Now, he said, Inteva's IT team doesn't have to worry about its expanding data volume because it's using a storage-as-a-service (Saas) model through the cloud.
"They can tap into a service and never have to deal with that problem again," he said.
Broken down, Nasuni's name describes what it does.
"Nas" is network attached storage, with the cloud as its back end. And "uni" symbolizes the company's unification of storage backup, off-site data protection and access.
Nasuni focuses on enterprise companies that are spread across the globe, said Fee. Its buy-space-as-you-go approach allows companies to scale their storage according to their needs.
Fee compared Nasuni's SaaS product with buying electricity, or with file-sharing through Dropbox. You just upgrade if you need more space. "You just buy more terabytes," he said. (Each terabyte equals 1,000 gigabytes.)
Nasuni also features a mobile-access component to its system. While that alone isn't the draw for most of its customers, Fee called it the "cherry on top."
Five to 10 percent of Inteva employees travel all the time, he said, and need this capability.
For Inteva, rollout of the new IT infrastructure is underway.

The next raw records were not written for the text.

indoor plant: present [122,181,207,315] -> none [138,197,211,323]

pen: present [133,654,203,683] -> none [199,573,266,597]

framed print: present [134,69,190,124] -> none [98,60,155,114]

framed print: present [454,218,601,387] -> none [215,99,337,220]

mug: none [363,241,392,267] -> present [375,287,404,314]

Fee said they were at a little over a terabyte late last week, starting with headquarters. From there, the system will continue to roll out across its manufacturing plants, engineering, finance, sales, and marketing offices.

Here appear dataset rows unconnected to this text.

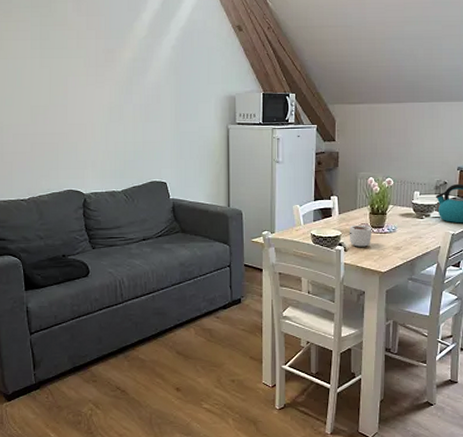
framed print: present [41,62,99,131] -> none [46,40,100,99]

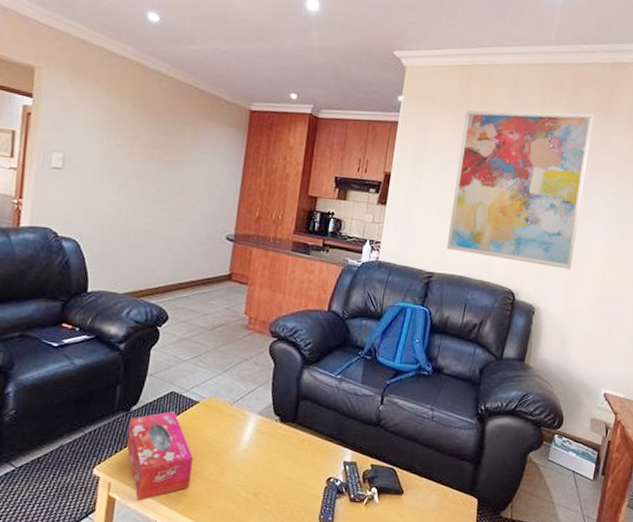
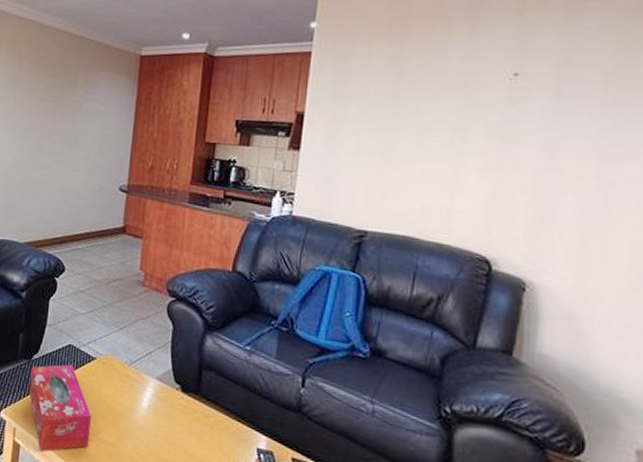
wall art: present [446,110,595,270] -> none [383,13,615,232]

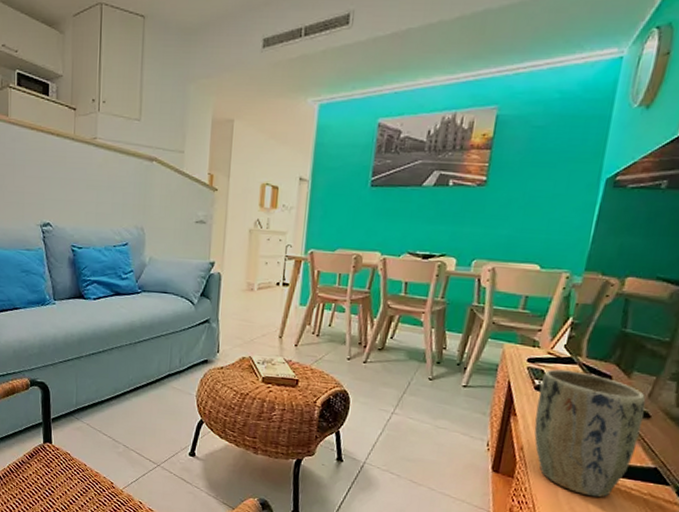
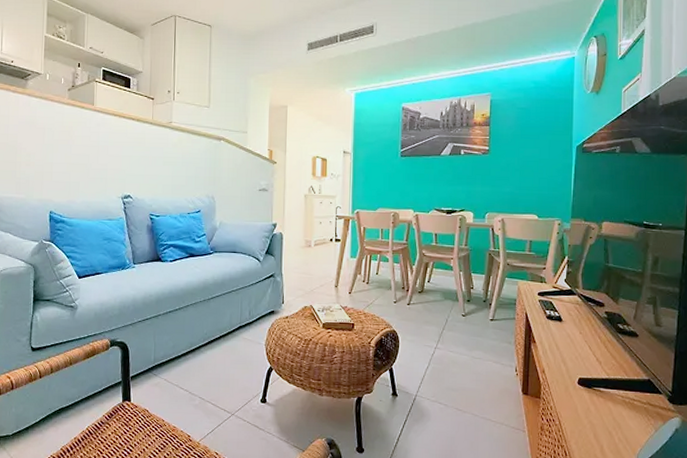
plant pot: present [534,369,646,498] -> none [550,300,633,410]

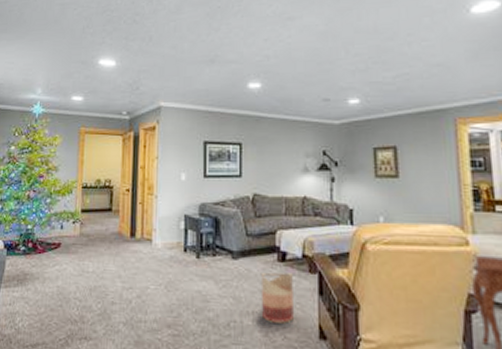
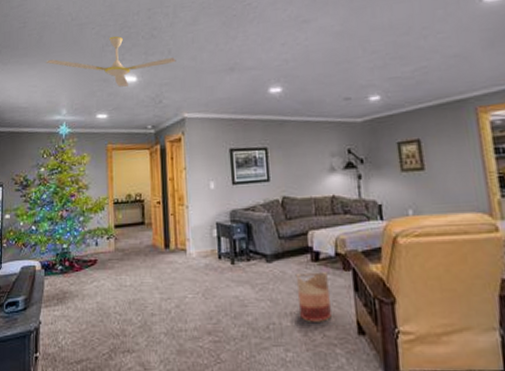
ceiling fan: none [25,18,157,71] -> present [46,35,176,87]

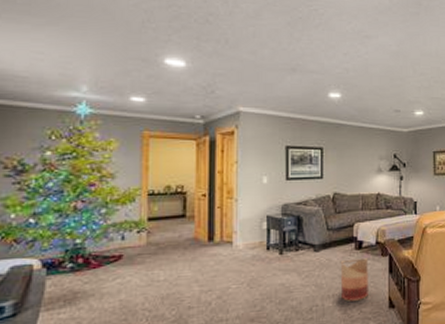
ceiling fan: present [46,35,176,87] -> none [60,12,234,70]

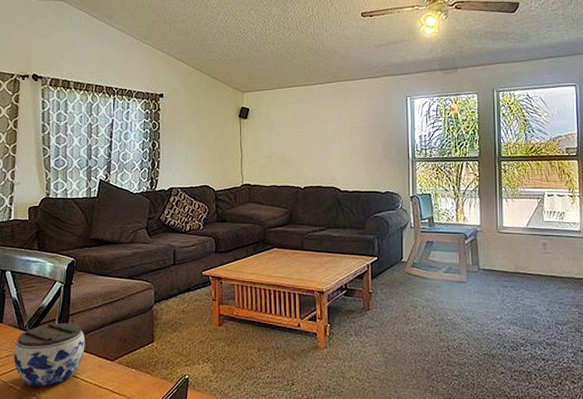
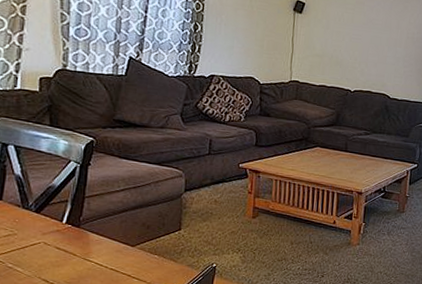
jar: present [13,322,85,387] -> none [14,204,103,269]

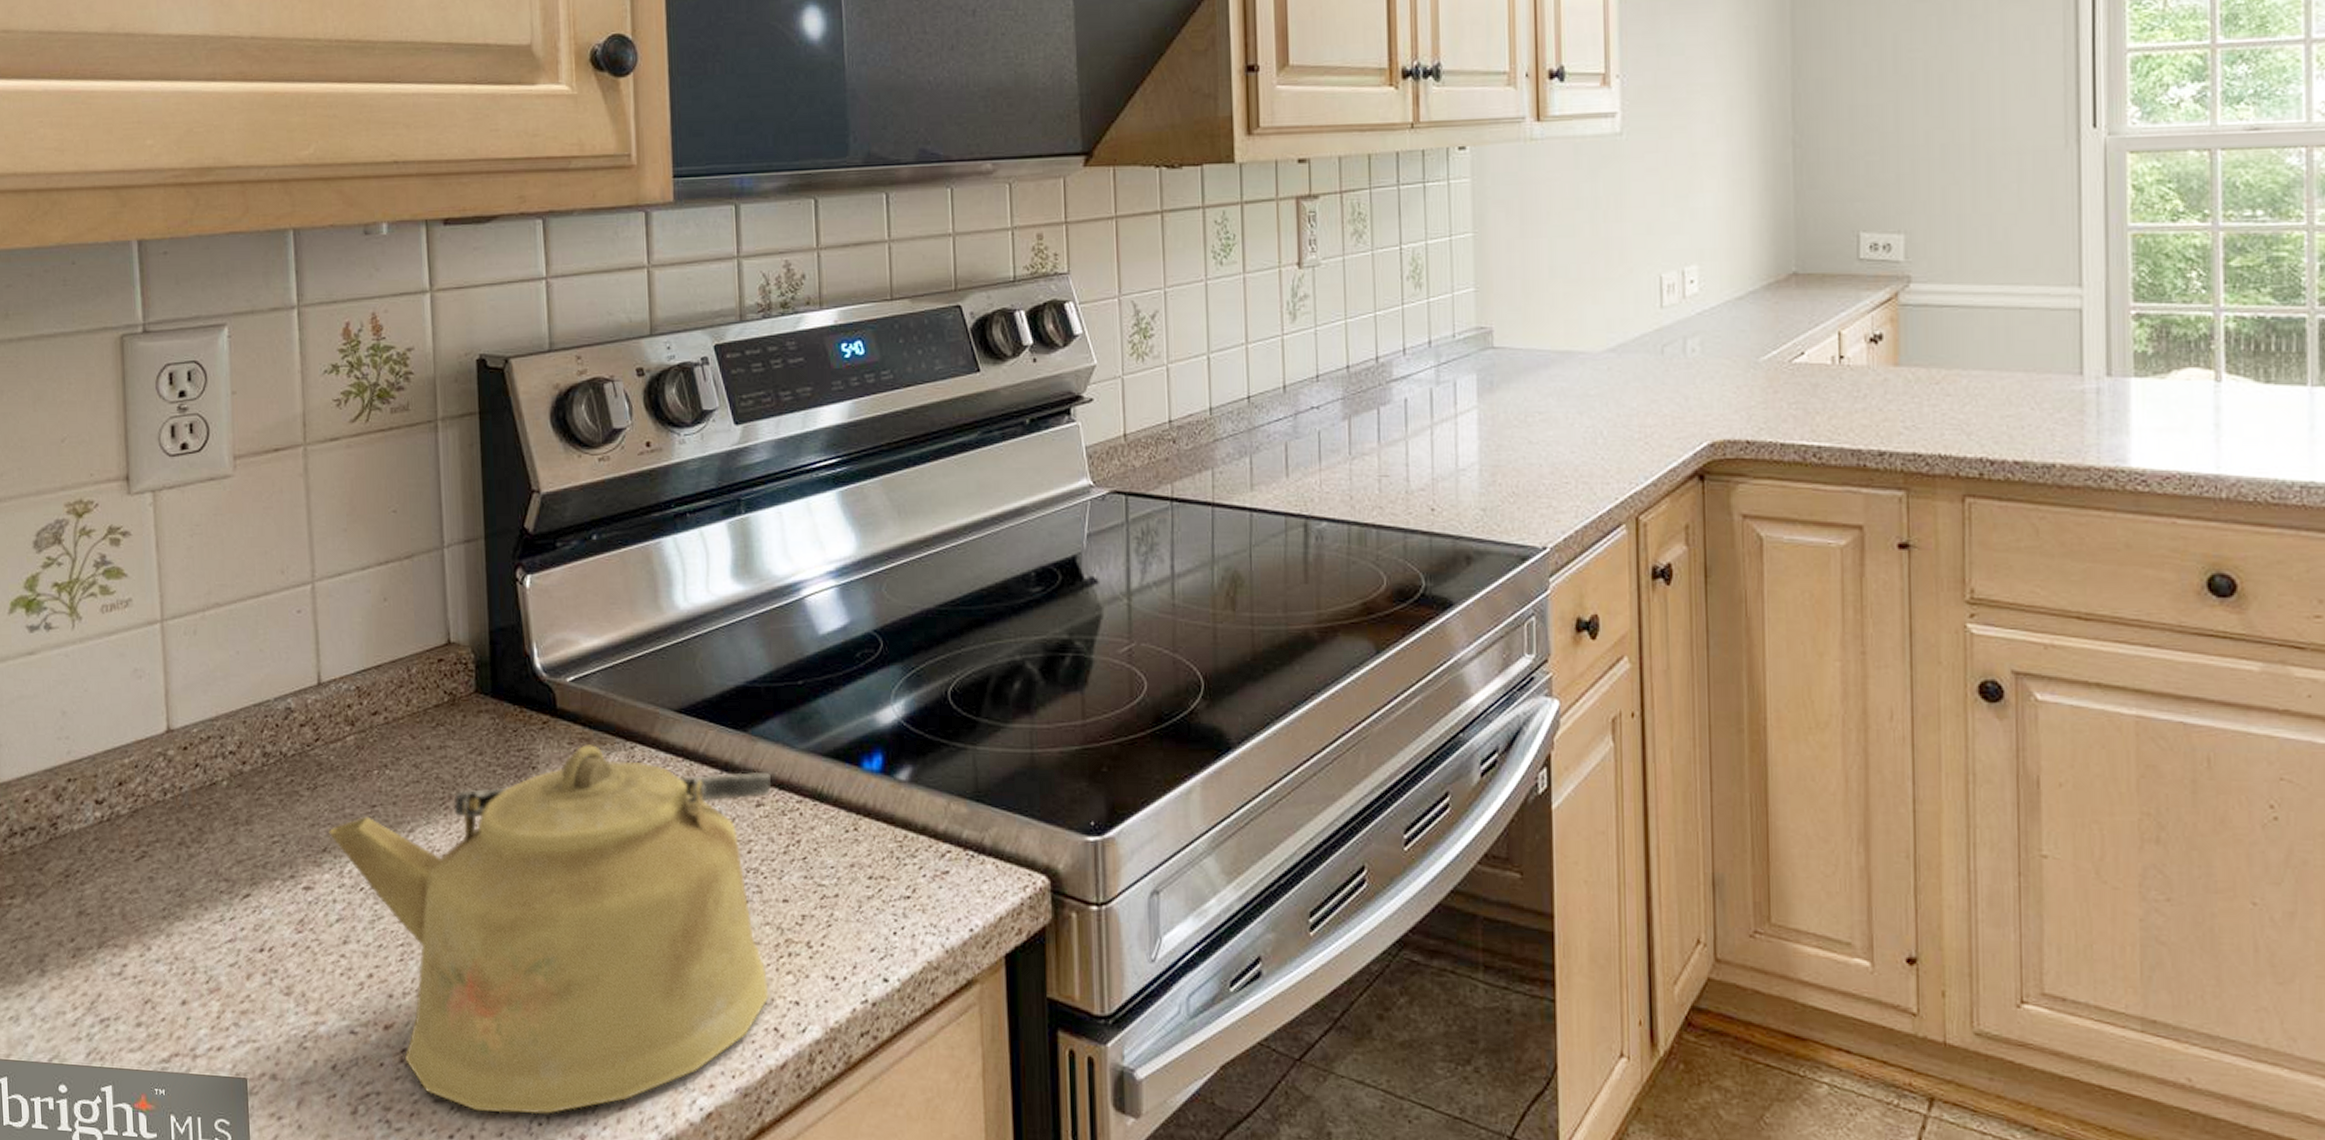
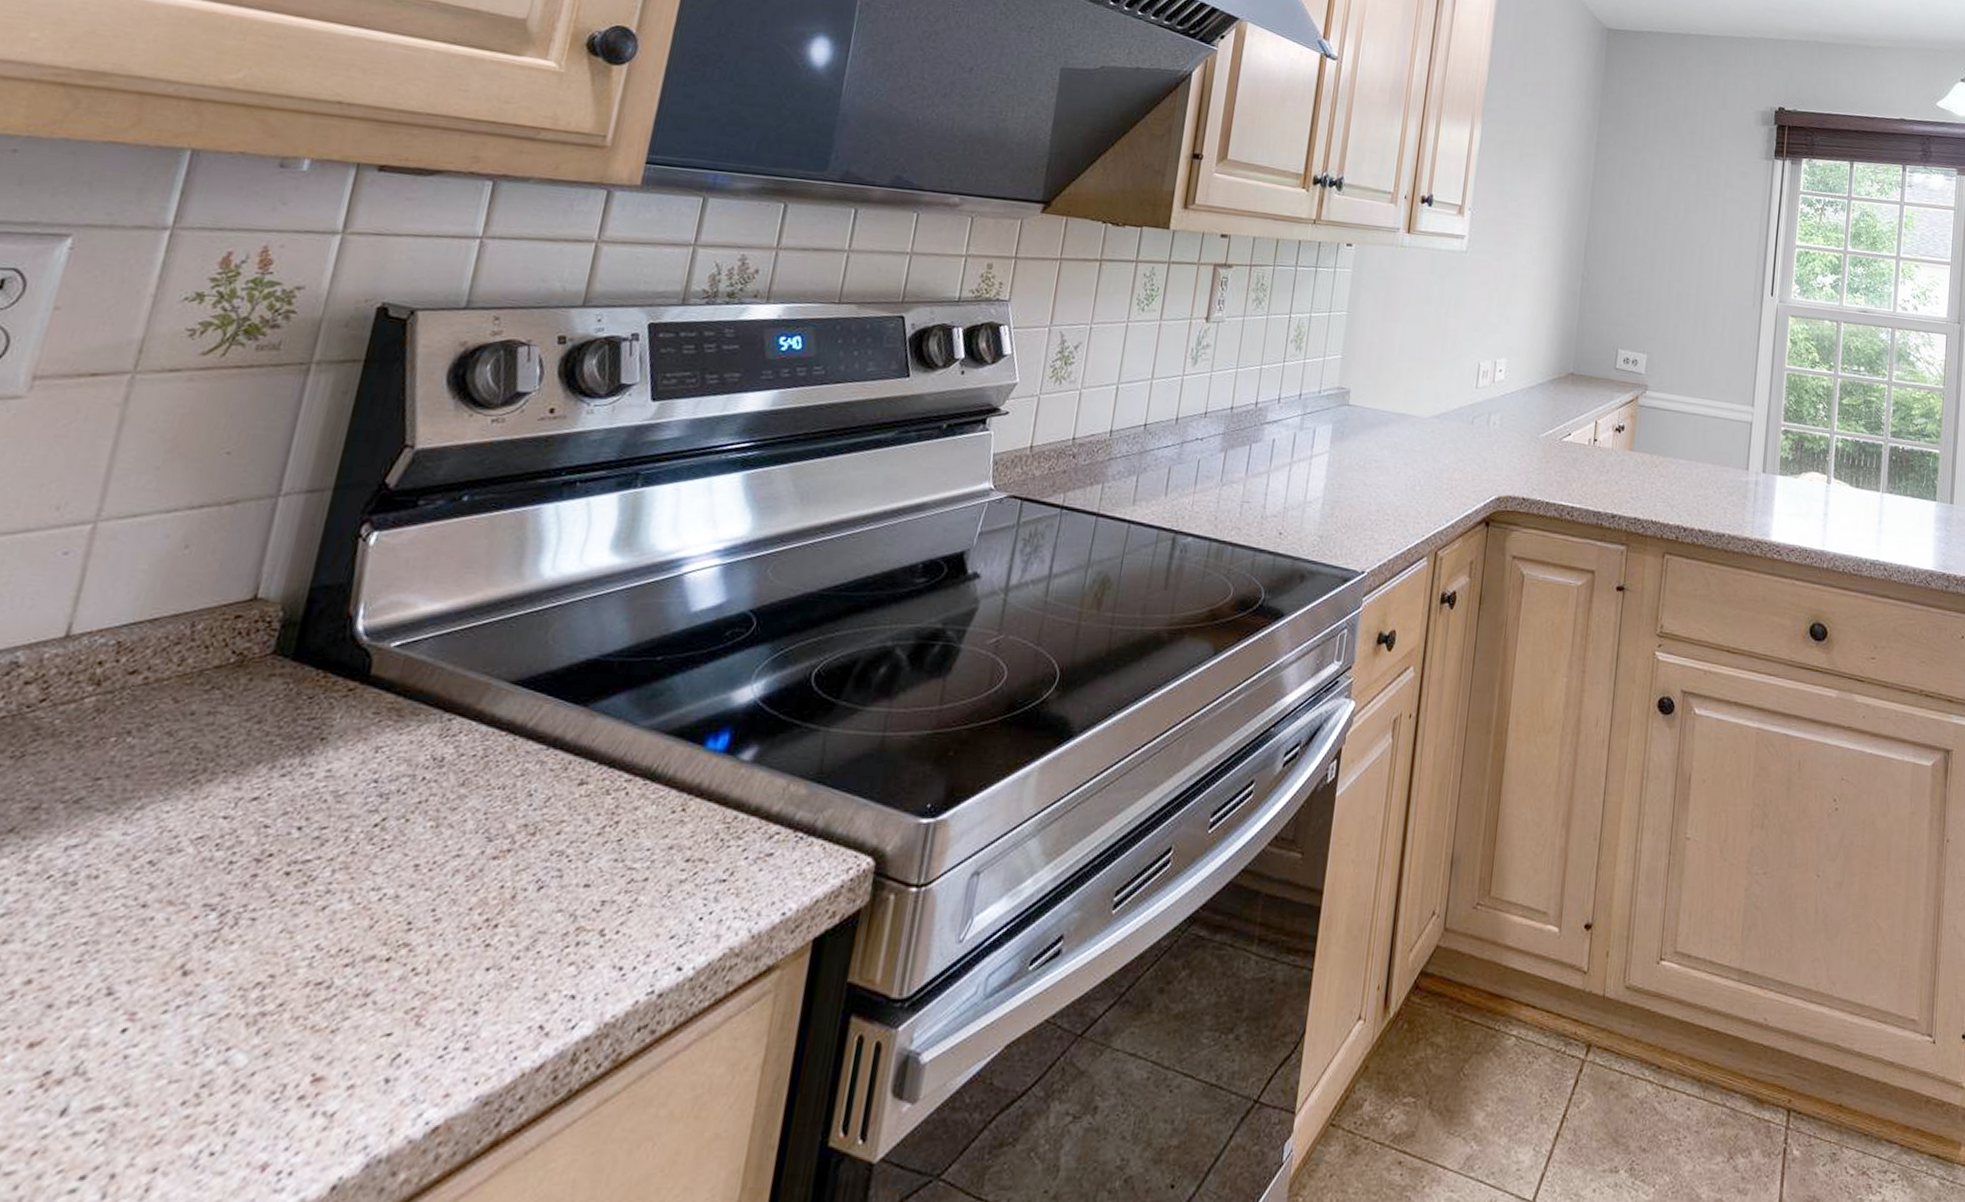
kettle: present [328,744,771,1115] -> none [24,715,603,1144]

Nasuni has received three funding rounds to date totaling $43 million. Its Series C Round came in October from existing backers as well as a new, unnamed investor.
Nasuni CEO Andres Rodriguez had this to say when announcing a $20-million round in late October:
"Before Nasuni, it simply was not possible to give dozens of offices across the globe high-performance access to a single storage volume, and customers have responded enthusiastically. This is not storage tiering or cloud archive, but primary storage delivered as a service. Combining this type of true innovation with the fact that our revenue has grown year over year by a factor of ten, and you can understand why investor interest was so strong."